Essa disparidade evidencia a necessidade de aprimoramento nas normas locais para ajustar o mercado nacional aos padrões internacionais, ampliando a proteção ao consumidor celíaco.
Além disso, a recomendação da Anvisa faz com que qualquer alimento com possibilidade de contaminação contenha a advertência “Contém glúten”, aprimorando a transparência e o direito à informação.

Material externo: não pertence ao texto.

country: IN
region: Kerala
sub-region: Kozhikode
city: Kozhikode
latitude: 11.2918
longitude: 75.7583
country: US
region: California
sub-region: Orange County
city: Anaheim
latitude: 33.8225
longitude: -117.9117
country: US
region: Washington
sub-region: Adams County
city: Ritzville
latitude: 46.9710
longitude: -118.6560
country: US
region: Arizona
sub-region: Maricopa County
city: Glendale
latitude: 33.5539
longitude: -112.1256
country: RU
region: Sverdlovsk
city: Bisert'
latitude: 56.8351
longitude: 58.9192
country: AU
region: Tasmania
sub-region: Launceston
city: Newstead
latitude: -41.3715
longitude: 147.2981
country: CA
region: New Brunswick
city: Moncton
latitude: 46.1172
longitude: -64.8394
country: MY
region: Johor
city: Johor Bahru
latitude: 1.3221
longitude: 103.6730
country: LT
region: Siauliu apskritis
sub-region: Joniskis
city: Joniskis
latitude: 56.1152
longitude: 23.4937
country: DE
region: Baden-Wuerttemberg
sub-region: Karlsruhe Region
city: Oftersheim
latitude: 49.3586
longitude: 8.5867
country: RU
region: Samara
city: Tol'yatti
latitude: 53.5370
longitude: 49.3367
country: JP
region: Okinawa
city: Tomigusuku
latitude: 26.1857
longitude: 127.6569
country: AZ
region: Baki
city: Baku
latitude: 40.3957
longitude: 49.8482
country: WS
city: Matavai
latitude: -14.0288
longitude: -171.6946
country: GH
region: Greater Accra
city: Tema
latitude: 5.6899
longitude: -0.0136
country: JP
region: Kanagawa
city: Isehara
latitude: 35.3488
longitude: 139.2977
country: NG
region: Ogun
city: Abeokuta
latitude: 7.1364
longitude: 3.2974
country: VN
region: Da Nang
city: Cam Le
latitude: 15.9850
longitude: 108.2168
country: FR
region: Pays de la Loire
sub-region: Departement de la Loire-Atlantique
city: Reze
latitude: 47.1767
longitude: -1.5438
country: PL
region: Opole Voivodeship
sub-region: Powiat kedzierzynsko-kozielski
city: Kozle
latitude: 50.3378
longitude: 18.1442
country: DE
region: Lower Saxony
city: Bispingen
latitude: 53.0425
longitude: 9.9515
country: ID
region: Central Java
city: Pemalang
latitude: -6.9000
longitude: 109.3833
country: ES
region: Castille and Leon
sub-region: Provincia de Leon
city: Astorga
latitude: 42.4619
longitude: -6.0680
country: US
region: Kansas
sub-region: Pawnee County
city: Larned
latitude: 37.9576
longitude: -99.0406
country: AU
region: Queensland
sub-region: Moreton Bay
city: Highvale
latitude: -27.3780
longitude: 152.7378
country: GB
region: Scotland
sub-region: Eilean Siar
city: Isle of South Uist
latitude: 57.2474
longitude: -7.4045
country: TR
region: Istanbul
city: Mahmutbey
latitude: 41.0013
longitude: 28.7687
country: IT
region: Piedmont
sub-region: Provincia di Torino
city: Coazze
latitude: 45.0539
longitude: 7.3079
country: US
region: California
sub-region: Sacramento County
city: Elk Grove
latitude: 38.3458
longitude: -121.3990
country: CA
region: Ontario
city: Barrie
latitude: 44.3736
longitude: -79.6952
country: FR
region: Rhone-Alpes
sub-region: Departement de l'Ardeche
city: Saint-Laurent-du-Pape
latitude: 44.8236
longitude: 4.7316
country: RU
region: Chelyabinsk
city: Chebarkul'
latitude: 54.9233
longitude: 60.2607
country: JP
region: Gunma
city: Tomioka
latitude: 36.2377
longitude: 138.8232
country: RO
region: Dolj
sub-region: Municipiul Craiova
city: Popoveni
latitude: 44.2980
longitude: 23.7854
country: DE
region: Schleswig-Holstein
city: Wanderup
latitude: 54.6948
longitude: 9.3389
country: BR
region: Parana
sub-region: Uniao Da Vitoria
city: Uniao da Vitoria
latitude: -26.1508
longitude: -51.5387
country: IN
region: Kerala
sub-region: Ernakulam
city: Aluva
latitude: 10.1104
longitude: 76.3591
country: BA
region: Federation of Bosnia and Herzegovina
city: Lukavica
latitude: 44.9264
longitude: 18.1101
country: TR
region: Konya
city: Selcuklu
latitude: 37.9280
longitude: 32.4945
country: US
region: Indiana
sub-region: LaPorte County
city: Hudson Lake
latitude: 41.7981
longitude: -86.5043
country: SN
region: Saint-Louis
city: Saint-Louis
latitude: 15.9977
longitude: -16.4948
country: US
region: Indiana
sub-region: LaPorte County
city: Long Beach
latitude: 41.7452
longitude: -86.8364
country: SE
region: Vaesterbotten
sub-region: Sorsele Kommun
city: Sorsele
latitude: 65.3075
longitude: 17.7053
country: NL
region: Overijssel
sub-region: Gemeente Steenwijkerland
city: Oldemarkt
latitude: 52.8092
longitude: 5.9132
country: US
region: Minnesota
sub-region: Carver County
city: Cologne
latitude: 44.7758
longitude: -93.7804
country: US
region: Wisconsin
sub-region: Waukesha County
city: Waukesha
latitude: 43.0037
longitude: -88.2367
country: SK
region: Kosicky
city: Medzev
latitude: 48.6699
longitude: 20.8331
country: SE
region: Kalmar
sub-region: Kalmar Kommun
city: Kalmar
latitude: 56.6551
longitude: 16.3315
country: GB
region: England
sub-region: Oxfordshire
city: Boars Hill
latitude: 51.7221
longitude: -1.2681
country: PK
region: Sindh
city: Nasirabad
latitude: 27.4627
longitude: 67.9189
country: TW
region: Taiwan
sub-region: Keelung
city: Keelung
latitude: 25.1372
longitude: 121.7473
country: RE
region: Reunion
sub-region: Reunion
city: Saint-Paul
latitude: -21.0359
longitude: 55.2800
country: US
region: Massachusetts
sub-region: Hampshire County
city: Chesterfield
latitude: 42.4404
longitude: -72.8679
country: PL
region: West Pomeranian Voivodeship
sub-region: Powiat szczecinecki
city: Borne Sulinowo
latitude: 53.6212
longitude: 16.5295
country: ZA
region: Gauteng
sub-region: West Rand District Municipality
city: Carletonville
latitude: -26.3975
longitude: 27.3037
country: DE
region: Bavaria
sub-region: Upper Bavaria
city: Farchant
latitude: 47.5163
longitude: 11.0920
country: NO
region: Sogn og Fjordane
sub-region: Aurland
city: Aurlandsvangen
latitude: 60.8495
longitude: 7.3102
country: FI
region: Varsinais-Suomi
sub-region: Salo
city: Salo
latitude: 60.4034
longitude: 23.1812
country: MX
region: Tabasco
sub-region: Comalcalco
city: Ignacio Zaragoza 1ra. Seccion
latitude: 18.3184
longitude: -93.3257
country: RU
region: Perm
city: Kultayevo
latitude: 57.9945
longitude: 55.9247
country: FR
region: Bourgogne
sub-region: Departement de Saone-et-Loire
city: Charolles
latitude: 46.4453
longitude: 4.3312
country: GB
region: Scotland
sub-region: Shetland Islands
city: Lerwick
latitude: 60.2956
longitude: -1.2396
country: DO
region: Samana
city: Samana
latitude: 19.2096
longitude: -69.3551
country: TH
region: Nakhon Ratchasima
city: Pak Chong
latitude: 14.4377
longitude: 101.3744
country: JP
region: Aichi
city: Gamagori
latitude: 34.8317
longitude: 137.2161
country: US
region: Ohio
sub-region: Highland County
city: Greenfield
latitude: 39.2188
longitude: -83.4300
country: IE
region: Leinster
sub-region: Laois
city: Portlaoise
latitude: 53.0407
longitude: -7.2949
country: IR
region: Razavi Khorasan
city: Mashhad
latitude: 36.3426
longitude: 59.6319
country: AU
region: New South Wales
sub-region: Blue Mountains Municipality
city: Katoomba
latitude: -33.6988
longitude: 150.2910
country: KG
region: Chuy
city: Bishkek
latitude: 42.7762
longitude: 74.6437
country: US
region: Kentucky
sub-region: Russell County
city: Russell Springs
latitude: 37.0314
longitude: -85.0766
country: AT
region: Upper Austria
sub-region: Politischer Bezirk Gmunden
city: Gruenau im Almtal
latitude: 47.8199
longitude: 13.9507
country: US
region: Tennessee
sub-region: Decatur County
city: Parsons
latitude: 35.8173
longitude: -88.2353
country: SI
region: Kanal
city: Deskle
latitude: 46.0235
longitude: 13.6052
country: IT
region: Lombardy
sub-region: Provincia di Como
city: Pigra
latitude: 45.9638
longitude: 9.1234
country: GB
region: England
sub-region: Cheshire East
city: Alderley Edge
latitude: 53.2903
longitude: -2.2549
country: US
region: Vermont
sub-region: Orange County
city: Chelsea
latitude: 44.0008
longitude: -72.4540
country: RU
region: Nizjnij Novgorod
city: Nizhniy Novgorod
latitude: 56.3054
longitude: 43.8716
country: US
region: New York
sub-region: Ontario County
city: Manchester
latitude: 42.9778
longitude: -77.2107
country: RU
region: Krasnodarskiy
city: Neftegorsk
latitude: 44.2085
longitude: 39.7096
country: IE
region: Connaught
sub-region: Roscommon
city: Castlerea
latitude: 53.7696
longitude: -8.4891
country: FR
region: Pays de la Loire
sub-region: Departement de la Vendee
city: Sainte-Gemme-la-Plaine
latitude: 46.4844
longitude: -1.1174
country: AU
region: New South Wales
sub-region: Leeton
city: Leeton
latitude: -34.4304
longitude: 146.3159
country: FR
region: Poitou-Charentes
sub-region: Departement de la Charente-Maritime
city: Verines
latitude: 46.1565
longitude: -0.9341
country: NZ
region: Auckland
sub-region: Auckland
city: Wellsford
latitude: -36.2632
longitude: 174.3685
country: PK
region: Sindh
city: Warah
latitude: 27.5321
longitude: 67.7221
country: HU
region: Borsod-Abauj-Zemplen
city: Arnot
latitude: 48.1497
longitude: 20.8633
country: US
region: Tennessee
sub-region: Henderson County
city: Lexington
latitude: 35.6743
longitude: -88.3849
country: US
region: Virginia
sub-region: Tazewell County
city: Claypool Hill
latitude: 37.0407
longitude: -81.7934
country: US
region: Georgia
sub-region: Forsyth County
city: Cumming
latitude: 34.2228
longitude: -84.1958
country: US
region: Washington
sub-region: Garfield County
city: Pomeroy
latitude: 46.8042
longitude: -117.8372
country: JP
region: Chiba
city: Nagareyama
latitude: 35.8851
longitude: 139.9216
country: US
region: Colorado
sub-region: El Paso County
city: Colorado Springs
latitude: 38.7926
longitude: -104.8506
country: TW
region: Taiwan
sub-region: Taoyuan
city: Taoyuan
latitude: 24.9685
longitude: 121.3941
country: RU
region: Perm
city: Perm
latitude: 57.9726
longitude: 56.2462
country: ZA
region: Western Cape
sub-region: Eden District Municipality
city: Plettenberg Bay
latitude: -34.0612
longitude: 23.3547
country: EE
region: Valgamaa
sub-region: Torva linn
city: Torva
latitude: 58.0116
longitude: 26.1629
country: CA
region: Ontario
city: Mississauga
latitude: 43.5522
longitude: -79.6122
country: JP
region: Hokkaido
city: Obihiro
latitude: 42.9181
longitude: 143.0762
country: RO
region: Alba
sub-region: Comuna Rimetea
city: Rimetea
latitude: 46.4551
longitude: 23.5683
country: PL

A importância do controle de qualidade em produtos sem glúten
A contaminação cruzada é um dos principais desafios na produção de alimentos sem glúten. Mesmo produtos que não têm ingredientes contendo glúten podem entrar em contato com essa proteína durante o processamento, embalagem ou transporte, tornando indispensável um rigoroso controle em todas as etapas da cadeia produtiva.
Fábricas especializadas, linhas de produção exclusivas e treinamentos constantes para os trabalhadores são práticas recomendadas para evitar riscos. Do lado do consumidor, conhecer a procedência dos produtos e confiar em marcas que investem nesses cuidados traz mais segurança ao consumo.
Como o consumidor pode se proteger e garantir uma dieta segura
Se você é celíaco ou precisa seguir uma dieta sem glúten, é essencial manter atenção redobrada na escolha dos alimentos. Além de confirmar informações nos rótulos, sempre que possível, opte por alimentos naturais e frescos, que dificilmente contêm glúten em sua composição. Faça compras em estabelecimentos especializados e busque orientação profissional para a montagem de um cardápio equilibrado e livre de riscos.
Tem dúvidas sobre como identificar produtos seguros? Confira sempre os selos de controle, procure informações sobre o histórico da marca e mantenha-se informado sobre os direitos do consumidor, especialmente no que se refere às alegações de ausência de glúten.
Fique atento ao mercado e às novidades na legislação
As análises recentes mostram que mesmo alimentos que declaradamente não contêm glúten podem apresentar riscos, especialmente por falhas na produção ou na rotulagem. Por isso, é importante acompanhar notícias, fiscalizações, ações judiciais e atualizações da legislação para assegurar a segurança alimentar. O mercado de produtos sem glúten cresce, mas também exige maior responsabilidade e transparência por parte dos fabricantes.